Shareholder Access, the SEC, and Corporate Governance: The Problem of Selective Disclosure (Part 4)

We are discussing the proposal made by the Securities and Exchange Commission that would amend Rule 14a-8(i)(8) to clarify that proposals may not be excluded that would sometimes require management to include shareholder nominees in the company’s proxy statement (“access proposal”).  The proposal is contained in Exchange Act Release No. 56160 (July 27, 2007).  This Blog has already written extensively about the alternative proposal made by the Commission that would deny shareholders access for this purpose and has submitted to the Commission a comment letter on the non-access proposal.

In addition to imposing a high ownership threshold (5% of a company's voting shares) and a motivations test (shareholders with an intent to influence control), the proposal also seeks to impose unique disclosure requirements on those shareholders making an access proposal, another substantial departure from the usual approach employed in Rule 14a-8. 

Referencing the three roundtables held by the Commission in May, the Release noted that “the vindication of these state law rights must be accomplished in a way that accommodates the abiding federal interest in the full and fair disclosure to shareholders of information that is material to a contested election.” Exchange Act Release No. 56160 (July 27, 2007).  The proposal does so in part by requiring shareholders submitting nominees to make certain additional disclosure. This is the approach taken by proposed Rule 14a-17.  It would require additional disclosure anytime shareholder nominees are included in the company’s proxy statement, irrespective of the reason for inclusion (whether a result of a mandatory bylaw or done voluntarily by management).

The Commission, however, goes much further and proposes to impose additional disclosure requirements not on a nominating shareholder but on a shareholder merely making an access proposal.  In other words, those making access proposals will be subject to unique disclosure obligations.   

The explanation for the requirement is inadequate.  As the Release notes:  “The already significant role that full disclosure plays in our proxy rules is rendered still more important when individual shareholders or groups of shareholders, who do not owe a fiduciary duty to the company or to other shareholders, use company assets and resources to propose changes in the company’s governing documents.” Exchange Act Release No. 56160 (July 27, 2007).  But the explanation proves too much. All proposals, not just those seeking access for shareholder nominees, use corporate resources.  All proposals presumably require the expenditure of some resources, whether because of the administrative efforts of employees or the increased cost associated with a longer proxy statement. Nothing in the Release sets out a rational that would justify the imposition of disclosure requirements only for shareholders submitting access proposals.

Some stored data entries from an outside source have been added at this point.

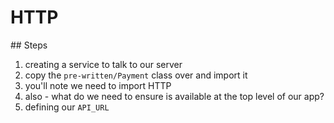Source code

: # HTTP


## Steps

1. creating a service to talk to our server
  1. copy the `pre-written/Payment` class over and import it
  1. you'll note we need to import HTTP
  1. also - what do we need to ensure is available at the top level of our app?
1. defining our `API_URL`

The Release also notes that the information is necessary for “proposals that could cause a fundamental change in the relationship between the company and its shareholders”. Exchange Act Release No. 56160 (July 27, 2007). The history of these proposals to date suggests otherwise, as we have noted here, here, and here.  But even if this highly doubtful contention has some validity, plenty of other proposals pose the same risk. Proposals calling for cumulative voting could cause a fundamental change in the relationship. So could majority vote proposals. Yet nothing in the Release suggests the need for disclosure by the submitting shareholder in these instances.

These requirements should for now be limited to those shareholders actually nominating directors for insertion in the company’s proxy statement. In the meantime, to the extent that the Commission believes that shareholders need disclosure about those proposing a bylaw rather than those nominating a director, it should study the issue systematically rather than impose these requirements in an ad hoc fashion.